Material provided section start

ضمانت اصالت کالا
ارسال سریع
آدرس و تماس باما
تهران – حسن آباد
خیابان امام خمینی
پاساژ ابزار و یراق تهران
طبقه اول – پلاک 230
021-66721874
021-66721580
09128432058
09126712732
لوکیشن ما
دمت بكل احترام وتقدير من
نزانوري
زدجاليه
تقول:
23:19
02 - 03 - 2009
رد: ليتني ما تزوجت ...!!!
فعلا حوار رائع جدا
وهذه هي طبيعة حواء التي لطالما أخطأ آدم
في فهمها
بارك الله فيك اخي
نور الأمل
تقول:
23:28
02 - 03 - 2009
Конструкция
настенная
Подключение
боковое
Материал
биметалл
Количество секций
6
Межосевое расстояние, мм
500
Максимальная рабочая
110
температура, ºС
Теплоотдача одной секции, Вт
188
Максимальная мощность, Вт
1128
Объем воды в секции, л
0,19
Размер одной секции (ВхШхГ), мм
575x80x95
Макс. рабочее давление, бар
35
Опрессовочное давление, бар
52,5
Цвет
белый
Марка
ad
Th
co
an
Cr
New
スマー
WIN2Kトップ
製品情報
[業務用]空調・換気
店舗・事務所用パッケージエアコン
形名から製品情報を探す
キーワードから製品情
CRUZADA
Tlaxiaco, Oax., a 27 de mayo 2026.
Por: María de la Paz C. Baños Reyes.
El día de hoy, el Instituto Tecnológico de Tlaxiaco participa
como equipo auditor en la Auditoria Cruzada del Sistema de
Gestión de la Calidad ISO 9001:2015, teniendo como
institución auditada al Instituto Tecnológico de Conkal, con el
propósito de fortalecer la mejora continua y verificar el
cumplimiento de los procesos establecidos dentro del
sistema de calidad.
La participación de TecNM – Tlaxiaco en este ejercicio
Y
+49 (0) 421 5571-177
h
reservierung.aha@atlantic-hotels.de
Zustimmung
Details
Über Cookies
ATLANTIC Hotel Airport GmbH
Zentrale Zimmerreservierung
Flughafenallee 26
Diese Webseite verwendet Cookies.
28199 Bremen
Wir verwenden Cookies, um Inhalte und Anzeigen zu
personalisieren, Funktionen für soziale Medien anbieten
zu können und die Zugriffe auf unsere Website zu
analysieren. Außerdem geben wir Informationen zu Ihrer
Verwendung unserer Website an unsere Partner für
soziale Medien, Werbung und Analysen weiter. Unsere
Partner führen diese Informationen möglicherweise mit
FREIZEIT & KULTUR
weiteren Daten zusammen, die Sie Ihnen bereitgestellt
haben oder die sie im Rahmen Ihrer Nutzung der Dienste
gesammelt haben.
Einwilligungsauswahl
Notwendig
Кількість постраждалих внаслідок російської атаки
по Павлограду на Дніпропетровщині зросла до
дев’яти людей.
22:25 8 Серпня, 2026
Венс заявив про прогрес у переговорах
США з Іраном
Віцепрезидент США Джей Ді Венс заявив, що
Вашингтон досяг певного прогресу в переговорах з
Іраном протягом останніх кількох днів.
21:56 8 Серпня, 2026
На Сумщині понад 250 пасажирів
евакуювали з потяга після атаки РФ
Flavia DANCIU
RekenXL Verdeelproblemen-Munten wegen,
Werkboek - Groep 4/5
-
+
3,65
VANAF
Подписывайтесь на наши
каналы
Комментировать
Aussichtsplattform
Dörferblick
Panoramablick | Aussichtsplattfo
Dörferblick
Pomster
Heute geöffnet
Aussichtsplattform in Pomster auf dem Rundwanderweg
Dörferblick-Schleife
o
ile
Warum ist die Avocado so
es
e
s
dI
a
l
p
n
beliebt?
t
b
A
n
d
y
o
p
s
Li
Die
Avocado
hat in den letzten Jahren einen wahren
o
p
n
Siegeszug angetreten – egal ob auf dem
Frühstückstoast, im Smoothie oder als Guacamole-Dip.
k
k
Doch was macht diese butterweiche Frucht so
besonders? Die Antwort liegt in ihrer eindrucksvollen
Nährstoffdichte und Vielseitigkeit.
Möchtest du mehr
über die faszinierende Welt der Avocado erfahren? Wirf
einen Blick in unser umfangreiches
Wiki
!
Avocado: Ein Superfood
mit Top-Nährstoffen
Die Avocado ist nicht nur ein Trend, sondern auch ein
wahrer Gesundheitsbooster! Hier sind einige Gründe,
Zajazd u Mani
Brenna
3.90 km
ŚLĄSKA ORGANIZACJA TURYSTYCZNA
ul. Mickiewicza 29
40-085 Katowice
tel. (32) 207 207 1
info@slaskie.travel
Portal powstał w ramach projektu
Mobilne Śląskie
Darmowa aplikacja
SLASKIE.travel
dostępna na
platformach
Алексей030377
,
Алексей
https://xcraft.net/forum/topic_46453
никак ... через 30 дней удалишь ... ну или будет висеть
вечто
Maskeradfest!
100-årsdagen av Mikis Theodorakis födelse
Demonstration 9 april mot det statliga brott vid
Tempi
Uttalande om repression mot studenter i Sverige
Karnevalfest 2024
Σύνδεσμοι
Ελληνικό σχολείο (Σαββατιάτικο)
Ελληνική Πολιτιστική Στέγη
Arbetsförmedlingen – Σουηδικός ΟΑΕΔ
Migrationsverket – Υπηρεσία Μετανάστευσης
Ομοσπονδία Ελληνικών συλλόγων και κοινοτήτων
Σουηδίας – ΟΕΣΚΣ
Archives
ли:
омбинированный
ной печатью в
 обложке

Material provided section end

◆ Action item ◆
Recast every line of the listing above as a JSON list of strings, one string per line, skipping any blank lines.

◆ Reply ◆
[
  "ضمانت اصالت کالا",
  "ارسال سریع",
  "آدرس و تماس باما",
  "تهران – حسن آباد",
  "خیابان امام خمینی",
  "پاساژ ابزار و یراق تهران",
  "طبقه اول – پلاک 230",
  "021-66721874",
  "021-66721580",
  "09128432058",
  "09126712732",
  "لوکیشن ما",
  "دمت بكل احترام وتقدير من",
  "نزانوري",
  "زدجاليه",
  "تقول:",
  "23:19",
  "02 - 03 - 2009",
  "رد: ليتني ما تزوجت ...!!!",
  "فعلا حوار رائع جدا",
  "وهذه هي طبيعة حواء التي لطالما أخطأ آدم",
  "في فهمها",
  "بارك الله فيك اخي",
  "نور الأمل",
  "تقول:",
  "23:28",
  "02 - 03 - 2009",
  "Конструкция",
  "настенная",
  "Подключение",
  "боковое",
  "Материал",
  "биметалл",
  "Количество секций",
  "6",
  "Межосевое расстояние, мм",
  "500",
  "Максимальная рабочая",
  "110",
  "температура, ºС",
  "Теплоотдача одной секции, Вт",
  "188",
  "Максимальная мощность, Вт",
  "1128",
  "Объем воды в секции, л",
  "0,19",
  "Размер одной секции (ВхШхГ), мм",
  "575x80x95",
  "Макс. рабочее давление, бар",
  "35",
  "Опрессовочное давление, бар",
  "52,5",
  "Цвет",
  "белый",
  "Марка",
  "ad",
  "Th",
  "co",
  "an",
  "Cr",
  "New",
  "スマー",
  "WIN2Kトップ",
  "製品情報",
  "[業務用]空調・換気",
  "店舗・事務所用パッケージエアコン",
  "形名から製品情報を探す",
  "キーワードから製品情",
  "CRUZADA",
  "Tlaxiaco, Oax., a 27 de mayo 2026.",
  "Por: María de la Paz C. Baños Reyes.",
  "El día de hoy, el Instituto Tecnológico de Tlaxiaco participa",
  "como equipo auditor en la Auditoria Cruzada del Sistema de",
  "Gestión de la Calidad ISO 9001:2015, teniendo como",
  "institución auditada al Instituto Tecnológico de Conkal, con el",
  "propósito de fortalecer la mejora continua y verificar el",
  "cumplimiento de los procesos establecidos dentro del",
  "sistema de calidad.",
  "La participación de TecNM – Tlaxiaco en este ejercicio",
  "Y",
  "+49 (0) 421 5571-177",
  "h",
  "reservierung.aha@atlantic-hotels.de",
  "Zustimmung",
  "Details",
  "Über Cookies",
  "ATLANTIC Hotel Airport GmbH",
  "Zentrale Zimmerreservierung",
  "Flughafenallee 26",
  "Diese Webseite verwendet Cookies.",
  "28199 Bremen",
  "Wir verwenden Cookies, um Inhalte und Anzeigen zu",
  "personalisieren, Funktionen für soziale Medien anbieten",
  "zu können und die Zugriffe auf unsere Website zu",
  "analysieren. Außerdem geben wir Informationen zu Ihrer",
  "Verwendung unserer Website an unsere Partner für",
  "soziale Medien, Werbung und Analysen weiter. Unsere",
  "Partner führen diese Informationen möglicherweise mit",
  "FREIZEIT & KULTUR",
  "weiteren Daten zusammen, die Sie Ihnen bereitgestellt",
  "haben oder die sie im Rahmen Ihrer Nutzung der Dienste",
  "gesammelt haben.",
  "Einwilligungsauswahl",
  "Notwendig",
  "Кількість постраждалих внаслідок російської атаки",
  "по Павлограду на Дніпропетровщині зросла до",
  "дев’яти людей.",
  "22:25 8 Серпня, 2026",
  "Венс заявив про прогрес у переговорах",
  "США з Іраном",
  "Віцепрезидент США Джей Ді Венс заявив, що",
  "Вашингтон досяг певного прогресу в переговорах з",
  "Іраном протягом останніх кількох днів.",
  "21:56 8 Серпня, 2026",
  "На Сумщині понад 250 пасажирів",
  "евакуювали з потяга після атаки РФ",
  "Flavia DANCIU",
  "RekenXL Verdeelproblemen-Munten wegen,",
  "Werkboek - Groep 4/5",
  "-",
  "+",
  "3,65",
  "VANAF",
  "Подписывайтесь на наши",
  "каналы",
  "Комментировать",
  "Aussichtsplattform",
  "Dörferblick",
  "Panoramablick | Aussichtsplattfo",
  "Dörferblick",
  "Pomster",
  "Heute geöffnet",
  "Aussichtsplattform in Pomster auf dem Rundwanderweg",
  "Dörferblick-Schleife",
  "o",
  "ile",
  "Warum ist die Avocado so",
  "es",
  "e",
  "s",
  "dI",
  "a",
  "l",
  "p",
  "n",
  "beliebt?",
  "t",
  "b",
  "A",
  "n",
  "d",
  "y",
  "o",
  "p",
  "s",
  "Li",
  "Die",
  "Avocado",
  "hat in den letzten Jahren einen wahren",
  "o",
  "p",
  "n",
  "Siegeszug angetreten – egal ob auf dem",
  "Frühstückstoast, im Smoothie oder als Guacamole-Dip.",
  "k",
  "k",
  "Doch was macht diese butterweiche Frucht so",
  "besonders? Die Antwort liegt in ihrer eindrucksvollen",
  "Nährstoffdichte und Vielseitigkeit.",
  "Möchtest du mehr",
  "über die faszinierende Welt der Avocado erfahren? Wirf",
  "einen Blick in unser umfangreiches",
  "Wiki",
  "!",
  "Avocado: Ein Superfood",
  "mit Top-Nährstoffen",
  "Die Avocado ist nicht nur ein Trend, sondern auch ein",
  "wahrer Gesundheitsbooster! Hier sind einige Gründe,",
  "Zajazd u Mani",
  "Brenna",
  "3.90 km",
  "ŚLĄSKA ORGANIZACJA TURYSTYCZNA",
  "ul. Mickiewicza 29",
  "40-085 Katowice",
  "tel. (32) 207 207 1",
  "info@slaskie.travel",
  "Portal powstał w ramach projektu",
  "Mobilne Śląskie",
  "Darmowa aplikacja",
  "SLASKIE.travel",
  "dostępna na",
  "platformach",
  "Алексей030377",
  ",",
  "Алексей",
  "https://xcraft.net/forum/topic_46453",
  "никак ... через 30 дней удалишь ... ну или будет висеть",
  "вечто",
  "Maskeradfest!",
  "100-årsdagen av Mikis Theodorakis födelse",
  "Demonstration 9 april mot det statliga brott vid",
  "Tempi",
  "Uttalande om repression mot studenter i Sverige",
  "Karnevalfest 2024",
  "Σύνδεσμοι",
  "Ελληνικό σχολείο (Σαββατιάτικο)",
  "Ελληνική Πολιτιστική Στέγη",
  "Arbetsförmedlingen – Σουηδικός ΟΑΕΔ",
  "Migrationsverket – Υπηρεσία Μετανάστευσης",
  "Ομοσπονδία Ελληνικών συλλόγων και κοινοτήτων",
  "Σουηδίας – ΟΕΣΚΣ",
  "Archives",
  "ли:",
  "омбинированный",
  "ной печатью в",
  " обложке"
]